Das Paradebeispiel für den Roboter im OP
Dass diese Vision keineswegs abwegig ist, zeigen die Davinci-Roboter, die seit mehreren Jahren in vielen Kliniken für gynäkologische und urologische Eingriffe eingesetzt werden. Der Arzt steuert den Roboter, der die Instrumente hält, aus der Ferne. Er orientiert sich an einem dreidimensionalen Kamerabild. Dabei werden die Handgriffe in sehr feine Bewegungen des Roboters untersetzt, sodass sehr präzise Arbeiten möglich sind – etwa bei der Entnahme der Prostata. Das feine Zittern der Hände unterdrückt der Roboter. „Von einem System wie Davinci ist es nur ein kleiner Schritt dahin, den OP-Tisch und den Roboter von einem gemeinsamen System perfekt aufeinander abgestimmt zu bewegen.“
Die Verschmelzung der Tische mit verschiedenen Technologien wie dem Roboterarm und der Bildgebung zum Hybrid-OP ist für Erwin Keeve das aktuelle Thema. „Letztlich kann diese Technologie dazu beitragen, dass Operationen sicherer und effizienter durchgeführt werden können“, sagt er. Hier sieht er noch Optimierungsbedarf, trotz aller Möglichkeiten, die OP-Tische heute schon bieten.

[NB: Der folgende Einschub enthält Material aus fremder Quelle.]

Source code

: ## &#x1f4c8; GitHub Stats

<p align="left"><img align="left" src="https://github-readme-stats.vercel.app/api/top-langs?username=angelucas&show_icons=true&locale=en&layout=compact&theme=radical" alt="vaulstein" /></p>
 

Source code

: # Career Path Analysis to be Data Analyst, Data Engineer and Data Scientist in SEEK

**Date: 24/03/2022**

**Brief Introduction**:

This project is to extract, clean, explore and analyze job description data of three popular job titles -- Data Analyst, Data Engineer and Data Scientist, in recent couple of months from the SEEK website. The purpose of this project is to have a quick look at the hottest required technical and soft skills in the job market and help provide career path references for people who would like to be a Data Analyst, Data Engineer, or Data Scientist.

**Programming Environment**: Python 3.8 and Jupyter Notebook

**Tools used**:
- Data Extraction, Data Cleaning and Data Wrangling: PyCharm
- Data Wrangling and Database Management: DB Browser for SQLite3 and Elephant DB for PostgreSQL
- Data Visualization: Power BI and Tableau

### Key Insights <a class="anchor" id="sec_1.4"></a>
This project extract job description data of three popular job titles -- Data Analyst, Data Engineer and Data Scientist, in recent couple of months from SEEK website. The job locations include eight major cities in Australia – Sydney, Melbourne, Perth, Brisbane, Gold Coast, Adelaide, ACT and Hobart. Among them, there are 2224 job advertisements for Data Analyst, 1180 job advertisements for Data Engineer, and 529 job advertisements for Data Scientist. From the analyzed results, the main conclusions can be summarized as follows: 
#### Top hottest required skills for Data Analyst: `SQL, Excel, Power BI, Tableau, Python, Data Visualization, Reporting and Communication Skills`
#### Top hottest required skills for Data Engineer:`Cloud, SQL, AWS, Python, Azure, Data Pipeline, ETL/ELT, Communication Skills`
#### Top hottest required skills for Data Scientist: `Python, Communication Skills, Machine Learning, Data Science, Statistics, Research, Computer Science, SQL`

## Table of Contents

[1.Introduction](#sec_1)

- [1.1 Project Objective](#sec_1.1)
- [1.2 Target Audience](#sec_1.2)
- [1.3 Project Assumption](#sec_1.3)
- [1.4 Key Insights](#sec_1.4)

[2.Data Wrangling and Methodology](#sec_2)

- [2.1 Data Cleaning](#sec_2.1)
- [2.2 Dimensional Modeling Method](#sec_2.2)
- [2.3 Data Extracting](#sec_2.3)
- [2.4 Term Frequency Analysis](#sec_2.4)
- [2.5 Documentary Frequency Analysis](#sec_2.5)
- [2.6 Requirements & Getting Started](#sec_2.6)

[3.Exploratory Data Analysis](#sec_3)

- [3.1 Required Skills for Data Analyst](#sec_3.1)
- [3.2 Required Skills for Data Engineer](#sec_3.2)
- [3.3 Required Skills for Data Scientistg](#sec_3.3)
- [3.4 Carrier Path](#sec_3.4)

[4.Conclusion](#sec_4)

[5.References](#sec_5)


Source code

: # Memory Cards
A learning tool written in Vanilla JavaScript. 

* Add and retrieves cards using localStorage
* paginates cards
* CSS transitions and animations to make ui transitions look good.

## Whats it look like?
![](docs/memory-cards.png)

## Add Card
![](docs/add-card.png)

Was OP-Tisch und Smartphone noch nicht gemeinsam haben
„OP-Tische lassen sich heute meist nicht so intuitiv bedienen wie zum Beispiel ein Smartphone. Die Hersteller unterschätzen, dass in einem Operationssaal viele verschiedene Menschen die Geräte bedienen – verschiedene OP-Schwestern zum Beispiel.“ Das führe dazu, dass oftmals gar nicht alle Funktionen eines Tisches genutzt würden. Ähnlich sieht es Thomas Wittenberg: „Deshalb wird aktuell an OP-Tischen gearbeitet, die sich automatisch an den jeweiligen Arzt anpassen. So wie Oberklasse-Autos heute schon die Sitzposition und die Rückspiegel automatisch an einen Fahrer anpassen.“
Die technischen Finessen, die Operationstische heute nur gut 100 Jahre nach Friedrich Trendelenburg bieten, sind erstaunlich. Mit der Verschmelzung mit anderen Technologien wird man die Möglichkeiten, die sie bereits bieten, noch stärker ausreizen können. Der Operationstisch wird damit vom Statisten endgültig zu einem wichtigen Bestandteils des künftigen Hybrid-OPs.